In any case, I suspect it will not appease realists and may be ammunition for the instrumentalist and other anti-realists that all theories, true or otherwise (under more intuitive notions of scientific truth which seems to be about the world and which are true or false simpliciter and not true under logical material implication with an added false supposition as antecendent), in science or otherwise are similarly vacuously true even if they happen to be less or more accurate, etc, under some premise. In this way, no theory is really true in a more robust sense required by the realist because they will always be vacuously true under some (false) idealization.
What I am missing from Sorensen’s account here?

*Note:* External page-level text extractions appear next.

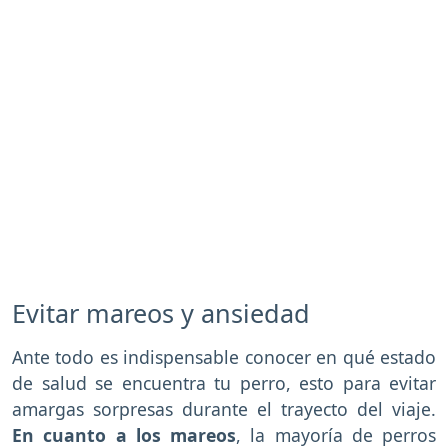
Evitar mareos y ansiedad
Ante todo es indispensable conocer en qué estado
de salud se encuentra tu perro, esto para evitar
amargas sorpresas durante el trayecto del viaje.
En cuanto a los mareos
, la mayoría de perros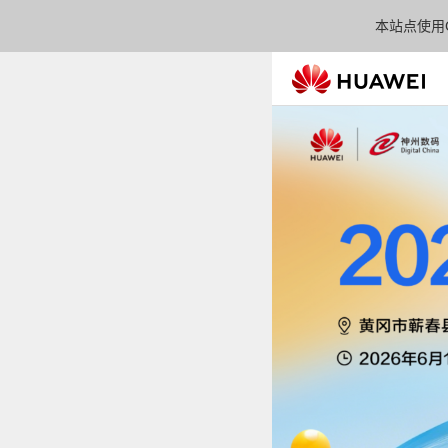
本站点使用C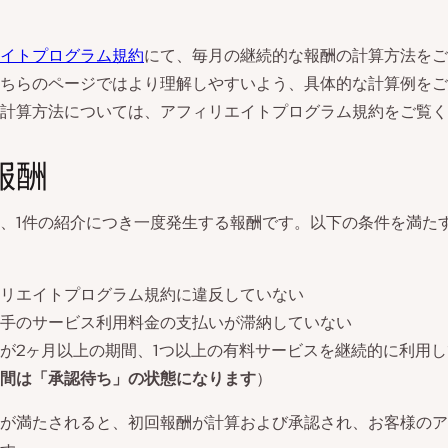
イトプログラム規約
にて、毎月の継続的な報酬の計算方法をご
ちらのページではより理解しやすいよう、具体的な計算例をご
計算方法については、アフィリエイトプログラム規約をご覧く
報酬
、1件の紹介につき一度発生する報酬です。以下の条件を満た
リエイトプログラム規約に違反していない
手のサービス利用料金の支払いが滞納していない
が2ヶ月以上の期間、1つ以上の有料サービスを継続的に利用
間は「承認待ち」の状態になります
）
が満たされると、初回報酬が計算および承認され、お客様のア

Sorensen has responded to my question and comment. A passage from his response:
ReplyDelete"If P then Q.
P is close to the truth.
Therefore, Q is close to the truth.
Illustration: If the earth is sphere, then its surface area is 4pi times the square of the earth’s radius. `The earth is a sphere’ is close to the truth. Therefore, the surface area of the earth is 4pi times the square of its radius.
This type of reasoning is inductively strong because a little difference rarely makes a significant difference. With threshold phenomena, some little difference may make a big difference (such as an avalanche). So background knowledge is needed to assess the applicability of the vacuous conditional.
Standards also matter. For some purposes, we will need more accuracy and so need to accommodate the fact that the earth’s spin makes it bulge in the middle. But we can deal with this with another round of idealization; suppose that the earth is an oblate sphere . . . .
Even if we view a theory as a conjunction of assertions, the scientific realist is entitled to use suppositional reasoning in applying these assertions. For the realist is entitled to classical logic and that legitimates both reductio ad absurdum and conditional proof."
This more detailed idea seems to me to be a more plausible account of the supposition theory.